__Information shown__:
==================================================

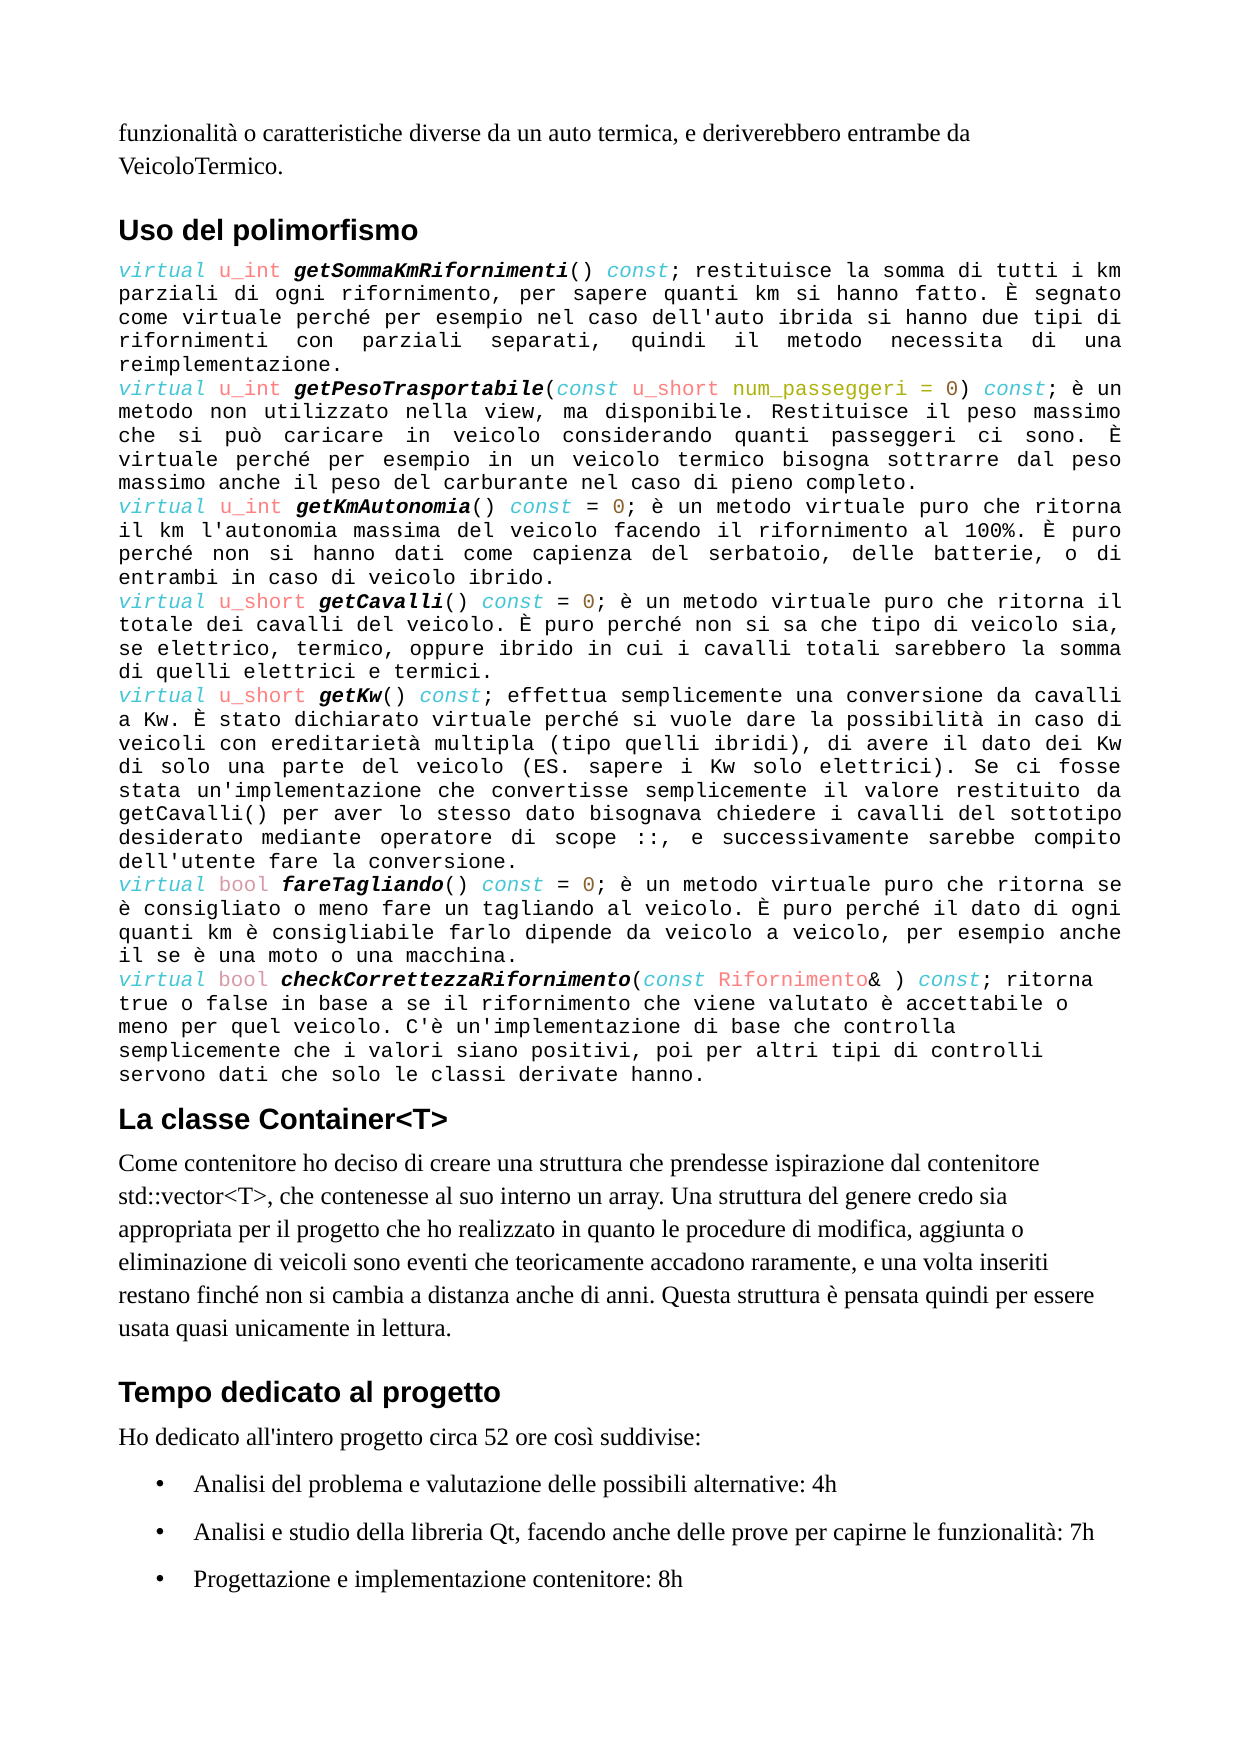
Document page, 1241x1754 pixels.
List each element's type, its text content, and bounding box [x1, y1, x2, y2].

subtitle Uso del polimorfismo [118, 213, 1122, 247]
text virtual u_int getSommaKmRifornimenti() const; restituisce la somma di tutti i km parziali di ogni rifornimento, per sapere quanti km si hanno fatto. È segnato come virtuale perché per esempio nel caso dell'auto ibrida si hanno due tipi di rifornimenti con parziali separati, quindi il metodo necessita di una reimplementazione. [118, 259, 1122, 378]
text virtual u_int getPesoTrasportabile(const u_short num_passeggeri = 0) const; è un metodo non utilizzato nella view, ma disponibile. Restituisce il peso massimo che si può caricare in veicolo considerando quanti passeggeri ci sono. È virtuale perché per esempio in un veicolo termico bisogna sottrarre dal peso massimo anche il peso del carburante nel caso di pieno completo. [118, 378, 1122, 496]
list Progettazione e implementazione contenitore: 8h [156, 1564, 1122, 1593]
list Analisi del problema e valutazione delle possibili alternative: 4h [156, 1469, 1122, 1498]
text virtual bool fareTagliando() const = 0; è un metodo virtuale puro che ritorna se è consigliato o meno fare un tagliando al veicolo. È puro perché il dato di ogni quanti km è consigliabile farlo dipende da veicolo a veicolo, per esempio anche il se è una moto o una macchina. [118, 874, 1122, 969]
text virtual u_int getKmAutonomia() const = 0; è un metodo virtuale puro che ritorna il km l'autonomia massima del veicolo facendo il rifornimento al 100%. È puro perché non si hanno dati come capienza del serbatoio, delle batterie, o di entrambi in caso di veicolo ibrido. [118, 496, 1122, 591]
text virtual u_short getCavalli() const = 0; è un metodo virtuale puro che ritorna il totale dei cavalli del veicolo. È puro perché non si sa che tipo di veicolo sia, se elettrico, termico, oppure ibrido in cui i cavalli totali sarebbero la somma di quelli elettrici e termici. [118, 591, 1122, 685]
list Analisi e studio della libreria Qt, facendo anche delle prove per capirne le funzionalità: 7h [156, 1517, 1122, 1546]
text virtual u_short getKw() const; effettua semplicemente una conversione da cavalli a Kw. È stato dichiarato virtuale perché si vuole dare la possibilità in caso di veicoli con ereditarietà multipla (tipo quelli ibridi), di avere il dato dei Kw di solo una parte del veicolo (ES. sapere i Kw solo elettrici). Se ci fosse stata un'implementazione che convertisse semplicemente il valore restituito da getCavalli() per aver lo stesso dato bisognava chiedere i cavalli del sottotipo desiderato mediante operatore di scope ::, e successivamente sarebbe compito dell'utente fare la conversione. [118, 685, 1122, 874]
subtitle La classe Container<T> [118, 1102, 1122, 1136]
text Come contenitore ho deciso di creare una struttura che prendesse ispirazione dal contenitore std::vector<T>, che contenesse al suo interno un array. Una struttura del genere credo sia appropriata per il progetto che ho realizzato in quanto le procedure di modifica, aggiunta o eliminazione di veicoli sono eventi che teoricamente accadono raramente, e una volta inseriti restano finché non si cambia a distanza anche di anni. Questa struttura è pensata quindi per essere usata quasi unicamente in lettura. [118, 1148, 1122, 1342]
text funzionalità o caratteristiche diverse da un auto termica, e deriverebbero entrambe da VeicoloTermico. [118, 118, 1122, 180]
subtitle Tempo dedicato al progetto [118, 1375, 1122, 1409]
text Ho dedicato all'intero progetto circa 52 ore così suddivise: [118, 1422, 1122, 1450]
text virtual bool checkCorrettezzaRifornimento(const Rifornimento& ) const; ritorna true o false in base a se il rifornimento che viene valutato è accettabile o meno per quel veicolo. C'è un'implementazione di base che controlla semplicemente che i valori siano positivi, poi per altri tipi di controlli servono dati che solo le classi derivate hanno. [118, 969, 1122, 1087]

==================================================

__Task__:
Rewrite every line of the records, replacing "virtuale puro" with "astratto" and leaving everything else unchanged. Leave the pictures out.

__Response__:
Document page, 1241x1754 pixels.
List each element's type, its text content, and bounding box [x1, y1, x2, y2].

subtitle Uso del polimorfismo [118, 213, 1122, 247]
text virtual u_int getSommaKmRifornimenti() const; restituisce la somma di tutti i km parziali di ogni rifornimento, per sapere quanti km si hanno fatto. È segnato come virtuale perché per esempio nel caso dell'auto ibrida si hanno due tipi di rifornimenti con parziali separati, quindi il metodo necessita di una reimplementazione. [118, 259, 1122, 378]
text virtual u_int getPesoTrasportabile(const u_short num_passeggeri = 0) const; è un metodo non utilizzato nella view, ma disponibile. Restituisce il peso massimo che si può caricare in veicolo considerando quanti passeggeri ci sono. È virtuale perché per esempio in un veicolo termico bisogna sottrarre dal peso massimo anche il peso del carburante nel caso di pieno completo. [118, 378, 1122, 496]
list Progettazione e implementazione contenitore: 8h [156, 1564, 1122, 1593]
list Analisi del problema e valutazione delle possibili alternative: 4h [156, 1469, 1122, 1498]
text virtual bool fareTagliando() const = 0; è un metodo astratto che ritorna se è consigliato o meno fare un tagliando al veicolo. È puro perché il dato di ogni quanti km è consigliabile farlo dipende da veicolo a veicolo, per esempio anche il se è una moto o una macchina. [118, 874, 1122, 969]
text virtual u_int getKmAutonomia() const = 0; è un metodo astratto che ritorna il km l'autonomia massima del veicolo facendo il rifornimento al 100%. È puro perché non si hanno dati come capienza del serbatoio, delle batterie, o di entrambi in caso di veicolo ibrido. [118, 496, 1122, 591]
text virtual u_short getCavalli() const = 0; è un metodo astratto che ritorna il totale dei cavalli del veicolo. È puro perché non si sa che tipo di veicolo sia, se elettrico, termico, oppure ibrido in cui i cavalli totali sarebbero la somma di quelli elettrici e termici. [118, 591, 1122, 685]
list Analisi e studio della libreria Qt, facendo anche delle prove per capirne le funzionalità: 7h [156, 1517, 1122, 1546]
text virtual u_short getKw() const; effettua semplicemente una conversione da cavalli a Kw. È stato dichiarato virtuale perché si vuole dare la possibilità in caso di veicoli con ereditarietà multipla (tipo quelli ibridi), di avere il dato dei Kw di solo una parte del veicolo (ES. sapere i Kw solo elettrici). Se ci fosse stata un'implementazione che convertisse semplicemente il valore restituito da getCavalli() per aver lo stesso dato bisognava chiedere i cavalli del sottotipo desiderato mediante operatore di scope ::, e successivamente sarebbe compito dell'utente fare la conversione. [118, 685, 1122, 874]
subtitle La classe Container<T> [118, 1102, 1122, 1136]
text Come contenitore ho deciso di creare una struttura che prendesse ispirazione dal contenitore std::vector<T>, che contenesse al suo interno un array. Una struttura del genere credo sia appropriata per il progetto che ho realizzato in quanto le procedure di modifica, aggiunta o eliminazione di veicoli sono eventi che teoricamente accadono raramente, e una volta inseriti restano finché non si cambia a distanza anche di anni. Questa struttura è pensata quindi per essere usata quasi unicamente in lettura. [118, 1148, 1122, 1342]
text funzionalità o caratteristiche diverse da un auto termica, e deriverebbero entrambe da VeicoloTermico. [118, 118, 1122, 180]
subtitle Tempo dedicato al progetto [118, 1375, 1122, 1409]
text Ho dedicato all'intero progetto circa 52 ore così suddivise: [118, 1422, 1122, 1450]
text virtual bool checkCorrettezzaRifornimento(const Rifornimento& ) const; ritorna true o false in base a se il rifornimento che viene valutato è accettabile o meno per quel veicolo. C'è un'implementazione di base che controlla semplicemente che i valori siano positivi, poi per altri tipi di controlli servono dati che solo le classi derivate hanno. [118, 969, 1122, 1087]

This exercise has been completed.